Thursday’s Grassroots Semi-finals at Mohawk Racetrack will mark a rare first for members of a harness racing family that stretches back four generations.
Brothers Sean and John Mehlenbacher will send out their first Ontario Sires Stakes post-season contender on Thursday’s program. Two-year-old pacing filly Daenerys Hanover heads into the $20,000 Semi-final ranked sixth in the division standings with 110 points earned from two wins, one fourth and one seventh-place finish in four regular season Grassroots outings.
“She got to the races a little late, but since she’s been there she’s been getting a little better every start,” said Sean Mehlenbacher, who trains the filly for his brother John.
The daughter of Camluck and Dragon Moon was a $12,000 purchase from the 2015 Harrisburg Yearling Sale, and Mehlenbacher says her diminutive size made her an economical acquisition in a record-setting sales year for Ontario Sired yearlings.
“My brother, John Mehlenbacher, and my father Jack, they actually went down and picked her out. She was a little small, which was probably a lot of the reason why she went for just $12,000 American,” said the Hamilton, Ont. resident. “We gave her a lot of time to develop, she grew a little bit, that’s why she got to the races late, and then she was a little sick right when I was set to qualify her, but since then she’s gotten healthy, she’s grown and she’s been racing very good.”

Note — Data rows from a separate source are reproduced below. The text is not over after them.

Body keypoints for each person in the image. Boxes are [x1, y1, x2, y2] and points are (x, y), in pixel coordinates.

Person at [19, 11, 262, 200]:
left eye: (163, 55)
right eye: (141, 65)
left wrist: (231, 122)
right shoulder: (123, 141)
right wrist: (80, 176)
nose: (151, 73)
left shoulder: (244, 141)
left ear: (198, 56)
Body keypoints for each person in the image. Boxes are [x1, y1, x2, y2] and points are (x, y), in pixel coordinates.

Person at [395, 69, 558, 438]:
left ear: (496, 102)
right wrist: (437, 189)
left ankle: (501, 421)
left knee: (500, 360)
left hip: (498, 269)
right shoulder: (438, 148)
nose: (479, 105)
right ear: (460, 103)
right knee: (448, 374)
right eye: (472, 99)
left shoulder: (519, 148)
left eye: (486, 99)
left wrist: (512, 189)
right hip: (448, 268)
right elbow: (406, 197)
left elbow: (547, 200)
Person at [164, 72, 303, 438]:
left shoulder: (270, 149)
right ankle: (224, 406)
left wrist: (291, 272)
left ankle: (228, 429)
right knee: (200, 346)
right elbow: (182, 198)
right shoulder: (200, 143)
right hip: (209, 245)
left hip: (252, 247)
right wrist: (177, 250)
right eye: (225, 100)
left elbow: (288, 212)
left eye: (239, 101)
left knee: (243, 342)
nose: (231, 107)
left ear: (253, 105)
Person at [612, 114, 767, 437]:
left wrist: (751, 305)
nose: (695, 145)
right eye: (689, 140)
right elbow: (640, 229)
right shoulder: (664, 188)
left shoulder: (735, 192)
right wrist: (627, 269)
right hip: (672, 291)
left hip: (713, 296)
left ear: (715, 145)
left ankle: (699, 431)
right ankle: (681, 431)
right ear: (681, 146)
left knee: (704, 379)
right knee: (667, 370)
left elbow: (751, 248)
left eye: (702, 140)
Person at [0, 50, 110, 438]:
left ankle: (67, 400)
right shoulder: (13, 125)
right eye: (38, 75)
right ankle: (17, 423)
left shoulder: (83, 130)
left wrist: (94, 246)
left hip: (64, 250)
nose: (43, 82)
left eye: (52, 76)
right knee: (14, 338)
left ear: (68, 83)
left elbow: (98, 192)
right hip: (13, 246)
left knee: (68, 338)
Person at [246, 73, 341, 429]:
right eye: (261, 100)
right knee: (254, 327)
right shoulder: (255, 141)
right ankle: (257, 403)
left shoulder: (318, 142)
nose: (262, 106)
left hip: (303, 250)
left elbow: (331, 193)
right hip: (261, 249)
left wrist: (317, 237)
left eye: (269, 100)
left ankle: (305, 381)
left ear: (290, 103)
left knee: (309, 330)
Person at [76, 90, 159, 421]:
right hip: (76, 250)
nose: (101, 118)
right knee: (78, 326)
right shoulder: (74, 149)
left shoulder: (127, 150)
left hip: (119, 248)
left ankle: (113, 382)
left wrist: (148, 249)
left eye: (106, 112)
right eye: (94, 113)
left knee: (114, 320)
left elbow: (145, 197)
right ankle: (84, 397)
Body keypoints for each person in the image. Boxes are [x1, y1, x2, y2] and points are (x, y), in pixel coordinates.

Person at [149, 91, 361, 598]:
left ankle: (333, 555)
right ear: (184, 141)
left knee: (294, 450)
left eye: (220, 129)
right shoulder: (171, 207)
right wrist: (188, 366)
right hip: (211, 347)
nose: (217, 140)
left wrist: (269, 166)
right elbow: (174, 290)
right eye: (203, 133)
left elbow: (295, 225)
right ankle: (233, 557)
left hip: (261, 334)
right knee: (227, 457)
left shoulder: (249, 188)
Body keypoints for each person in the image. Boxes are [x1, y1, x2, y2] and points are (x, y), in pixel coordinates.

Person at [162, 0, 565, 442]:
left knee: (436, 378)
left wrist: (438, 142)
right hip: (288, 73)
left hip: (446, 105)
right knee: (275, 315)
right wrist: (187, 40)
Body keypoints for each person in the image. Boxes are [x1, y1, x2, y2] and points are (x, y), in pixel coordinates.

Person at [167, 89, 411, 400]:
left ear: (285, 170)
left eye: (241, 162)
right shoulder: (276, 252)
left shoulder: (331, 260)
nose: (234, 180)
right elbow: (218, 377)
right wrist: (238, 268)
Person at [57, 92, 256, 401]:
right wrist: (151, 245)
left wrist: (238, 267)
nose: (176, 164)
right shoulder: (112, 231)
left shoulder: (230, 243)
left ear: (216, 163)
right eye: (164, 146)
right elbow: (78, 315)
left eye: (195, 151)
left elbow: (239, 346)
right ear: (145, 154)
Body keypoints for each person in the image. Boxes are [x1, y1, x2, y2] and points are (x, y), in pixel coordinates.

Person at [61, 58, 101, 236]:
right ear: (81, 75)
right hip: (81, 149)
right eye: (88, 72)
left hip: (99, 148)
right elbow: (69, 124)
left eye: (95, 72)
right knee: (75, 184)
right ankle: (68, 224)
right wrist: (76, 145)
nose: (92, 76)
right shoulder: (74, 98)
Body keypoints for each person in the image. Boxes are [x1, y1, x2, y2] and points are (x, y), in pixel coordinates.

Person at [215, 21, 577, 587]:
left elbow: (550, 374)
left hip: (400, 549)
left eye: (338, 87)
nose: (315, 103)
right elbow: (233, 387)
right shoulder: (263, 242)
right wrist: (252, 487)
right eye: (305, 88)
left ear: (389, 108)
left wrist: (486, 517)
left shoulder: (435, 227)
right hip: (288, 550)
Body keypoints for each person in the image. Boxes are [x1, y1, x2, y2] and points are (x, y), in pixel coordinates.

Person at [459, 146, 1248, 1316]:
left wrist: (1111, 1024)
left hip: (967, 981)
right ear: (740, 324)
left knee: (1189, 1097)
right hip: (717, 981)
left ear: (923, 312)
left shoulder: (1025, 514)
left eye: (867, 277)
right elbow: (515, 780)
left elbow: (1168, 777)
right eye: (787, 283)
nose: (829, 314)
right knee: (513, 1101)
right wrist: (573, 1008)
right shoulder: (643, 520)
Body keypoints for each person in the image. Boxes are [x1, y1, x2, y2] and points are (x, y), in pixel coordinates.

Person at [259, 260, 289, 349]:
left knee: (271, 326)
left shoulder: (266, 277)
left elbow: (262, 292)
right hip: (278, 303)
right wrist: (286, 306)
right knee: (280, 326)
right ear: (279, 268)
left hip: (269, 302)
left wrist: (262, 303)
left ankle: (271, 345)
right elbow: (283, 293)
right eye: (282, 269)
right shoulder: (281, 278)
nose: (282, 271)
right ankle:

The purchase of an Ontario Sired yearling marked a departure from the brothers’ recent endeavours, which have seen them concentrating more on claimers and overnight horses, along with a few American-bred young horses that they placed in the care of US-based trainers.
“It’s something that we’re kind of getting into a little more,” said Mehlenbacher. “A lot of the babies that we were buying, through my owners and my stable, were American-breds that we would send down to, Linda Toscano had a bunch of them there for a while and Rene Allard has a few of them, but now we’re into a little bit more of the Ontario program.
“We bought one this year that was Ontario-bred, and we’ve already looked at three or four more at the sales this fall,” the trainer continued. “It’s something that we’re going to get into a little more as the years progress here.”
Mehlenbacher added that John, who makes his home in Burlington, Ont., currently has a trotting filly he retained for breeding and has speculated about Daenerys Hanover’s broodmare potential.
The filly, who has banked $21,120 through her first five starts, could boost her chances for a post-racing career with a top five finish in Thursday’s Semi-final. The top five finishers from each of the Semi-finals will return to Mohawk for the $50,000 Grassroots Championship on Sept. 24. Thornton, Ont. resident Aaron Byron, who piloted Daenerys Hanover to victory in the Sept. 8 Grassroots event at Flamboro Downs, will steer the filly from Post 7 in the eleventh race.
“She actually won her first OSS, in her second lifetime start, at Mohawk from the eight-hole,” noted Mehlenbacher. “It doesn’t bother her really what hole, she can get spotted away very good, and she’s good off the pace, and she’s good near the front too.
“You can use her more than once in a mile, which I really like about her, she’s not just a one move horse,” he added. “And she tries very hard, that’s one of the really big advantages with her.”
Daenerys Hanover and her peers in the eleventh race will wrap up the evening’s Semi-final action, which gets under way in the first race. The two-year-old trotting fillies kick things off in Race 1 and will also battle in Race 6. The two-year-old pacing colts compete in Races 2 and 4, the trotting colts in Races 3 and 8 and the freshman pacing fillies wrap things up in Races 9 and 11.
Mohawk Racetrack will send the first race in behind the gate at 7:30 pm on Thursday, and on Friday evening the Campbellville oval will welcome the three-year-old pacers and trotters for their Grassroots Semi-finals.